Further techniques were:
- observing the colour and formation of clouds. A V-shaped cloud is sometimes seen over an island, and indigenous navigators knew that a dark under-belly to a cloud was reflected vegetation whilst a whitish underside indicated sand or coral reefs.
- observing the regular migration of birds or their flocking patterns. Fairy terns, for instance, fly no farther than 20-30 nautical miles (35-55 kilometres) from land.
- observing bioluminescence. Living sea organisms emit light that appears as streaks and flashes. Navigators from the Santa Cruz Islands referred to bioluminescence as te lapa or underwater lightning that acts as a compass towards land. Close to land, the movement of flashes is fast and generally indicates the canoe is 128-160 kilometres (80-100 miles) from land.
Voyaging Canoes & Sails
Polynesians mariners developed the double-hulled canoe (also called a catamaran). Some of their voyaging canoes were longer than Cook's Endeavour, which was approximately 30 metres (98 feet), although the average length for the canoes was 15.2-22.8 metres (50-75 feet). Canoes with an outrigger on one side were favoured in Micronesia (western Pacific region). The carrying capacity of the vessels was considerable. A Tongan double canoe could carry 80-100 people, while a Marquesan outrigger equipped for fishing or war could take 40-50 people.
Cook observed that the Tahitian pahi could sail faster than the Endeavour: “...their Large canoes sails much faster than this Ship, all this I believe to be true & therefore they may with Ease sail 40 Leagues a day or more” (Cook, A Journal of the Proceedings...).

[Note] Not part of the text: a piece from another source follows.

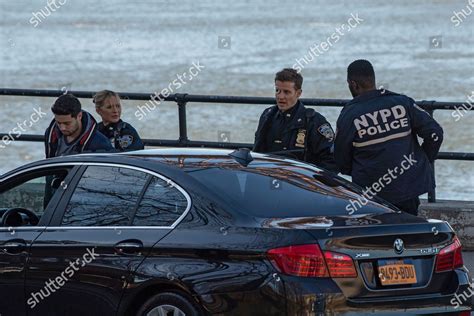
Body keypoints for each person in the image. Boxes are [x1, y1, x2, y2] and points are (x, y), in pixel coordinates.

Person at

Long-distance craft were sturdy planked vessels lashed together with braided sennit or twisted coconut fibre. Caulking material such as breadfruit tree gum made them seaworthy. Different types of canoes were used throughout Polynesia and Micronesia, but the three main types were the pahi, the tongiaki, and the ndrua. The pahi was a Tahitian two-hulled, two-masted vessel; the tongiaki from Tonga was a double canoe with triangular sails that was mistaken for a barque by the Dutch captain William Schoeten (c. 1567-1625 CE); and the ndrua was the double canoe with unequal hulls used in Fiji. Polynesian sails were the apex-down triangular sail; claw-shaped or crab-claw sails; and the lateen or triangular sail secured to two long booms. Sails were usually made from woven pandanus leaves.
Preserving Indigenous Knowledge
There has been recent effort to better understand and preserve the remarkable feats of seamanship that enabled Polynesians to steer their craft with accuracy across the vast expanse of the Pacific. In 1985 CE, a 22-metre (72 feet) voyaging waka christened Hawaikinui was built. Its twin-hull was constructed from two insect-resistant New Zealand totara trees, and the waka successfully sailed from Tahiti to Aotearoa using traditional Polynesian navigation techniques.
In 2018 CE, a young crew sailed a double-hulled voyaging waka from Aotearoa to Norfolk Island, off the east coast of Australia. Although they met with high ocean swells and unfavourable winds, the voyage was intended to teach young people the art of navigating by the stars and reconnecting with ancestral traditions. Polynesian navigation will have a modern renaissance through education and reconnection.